In recent columns, he has sung the praises of two Lancashire Life Food & Drink Award winners – the Parkers Arms at Newton-in-Bowland and the White Swan at Fence. ‘It’s clear there is a lot going on in Lancashire at the moment,’ he says. ‘I have friends in the Ribble Valley and the Trough of Bowland so I have an interest in the stuff that’s eaten around there and I’m also interested in how the regions promote themselves.’
This is where he may well have his audience pricking their ears. ‘People use the well worn slogans of regional and seasonal, but just saying it’s local isn’t enough any more – you need to go beyond that. Much of it is about networking to spread the message by being more sophisticated than just shouting “local”.
‘There’s a gastro pub I know in Sussex that has a message board saying “Sourced locally when best.” That’s the right approach – don’t patronise someone producing crap just because they are two miles down the road.’
Having said that, he accepts there is much to admire from the county’s local producers. ‘I’ve been up to Lancashire with The Kitchen Cabinet – we don’t go anywhere unless there are good food stories nearby and Lancashire always has plenty.
‘People in Lancashire might not want to be reminded of this but it was Fergus Henderson who put the Eccles cake on the menu at his St John restaurant in London and reminded the world of the wonderful things that can be found in Lancashire.’
There are two things he won’t be promoting at Holmes Mill. ‘TV programmes like The Great British Menu can give out the message to chefs that food has to look a certain way to be successful. If that’s the case, they are in trouble.’
The second risks inducing a severe attack of hypertension – not a good thing in a food critic. ‘I’m very much against gimmickry,’ he says through gritted teeth. ‘And especially food presented on slates. They should be banned.’
Slates aside, we certainly seem to have the building blocks required to turn Lancashire into a destination for foodies. Food and drink is worth around £734 million to Lancashire’s visitor economy, which has grown by £129 million over the last six years.
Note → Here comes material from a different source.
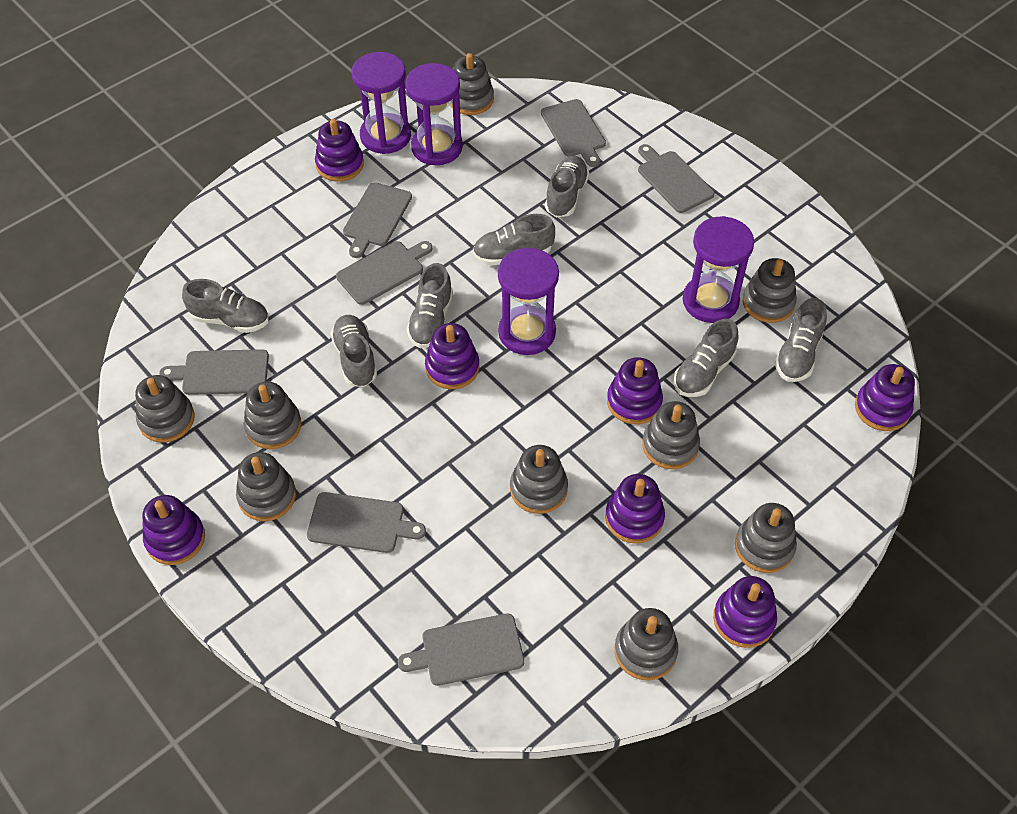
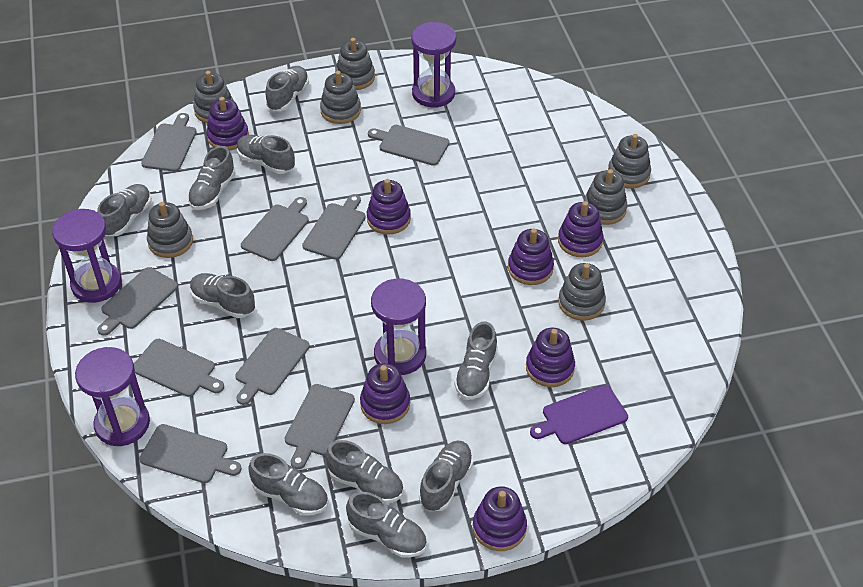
grey cutting board: [159,349,269,395] [307,492,426,553] [336,241,432,305] [343,182,412,258] [398,613,524,686] [541,99,606,167] [638,144,715,213] = 7 -> [97,267,178,336] [134,339,224,397] [139,424,242,483] [141,113,197,172] [235,328,310,405] [241,197,309,261] [284,384,355,469] [302,194,366,260] [368,125,449,166] = 9
grey shoe: [182,279,269,333] [330,315,377,387] [407,263,453,348] [473,214,555,266] [545,156,589,217] [674,319,738,397] [775,298,827,382] = 7 -> [97,184,152,236] [188,146,236,210] [190,273,255,318] [237,135,295,174] [248,453,328,516] [265,66,309,111] [325,440,404,504] [346,492,427,558] [419,441,473,511] [454,322,498,400] = 10
grey stacking toy: [135,375,195,443] [236,452,296,521] [244,382,301,449] [450,53,494,115] [510,445,568,514] [614,608,678,681] [642,401,700,469] [735,503,797,573] [742,258,797,323] = 9 -> [147,202,193,258] [193,71,234,123] [320,71,361,124] [335,38,375,90] [558,263,606,321] [584,169,628,225] [608,134,651,189] = 7
purple cutting board: none = 0 -> [530,385,628,444] = 1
It’s a sector that supports around 13,000 jobs.
That’s due in no small part to the quality of our chefs. ‘There is the diaspora from a place like Northcote which has trained a generation of chefs who have gone elsewhere to ply their trade and the good news is that there is an increasing feeling you don’t have to go to London to do that,’ he says.
‘One of the messages I want to put across to Lancashire producers is the fact that London has pulled away from the rest of the country economically, which isn’t a good thing, I know. But that is also where you will find an enormous number of customers with money to spend.’
He cites the late Reg Johnson and Goosnargh chicken as a prime example. ‘When you see Goosnargh chicken on a menu in London that really means something. It sends a message. But we mustn’t forget there are several areas of Lancashire where they have money and are prepared to spend it.’
Jay is particularly looking forward to taking a look at Holmes Mill, which has been restored and reinvented in a £10 million programme to create a brewery, bar, restaurant, hotel, gelateria, food hall and leisure facilities.
It’s the brainchild of James Warburton, who owns several successful gastro-pubs and hotels in the region. ‘I know of him and what he’s done and I stayed at Mitton Hall while recording Kitchen Cabinet at Stonyhurst, so I’m interested to find out more about him and the county.’
The Taste Lancashire food and drink conference specifically is for businesses connected to the county’s food industry and tickets are available to purchase via the Marketing Lancashire website - www.marketinglancashire.com.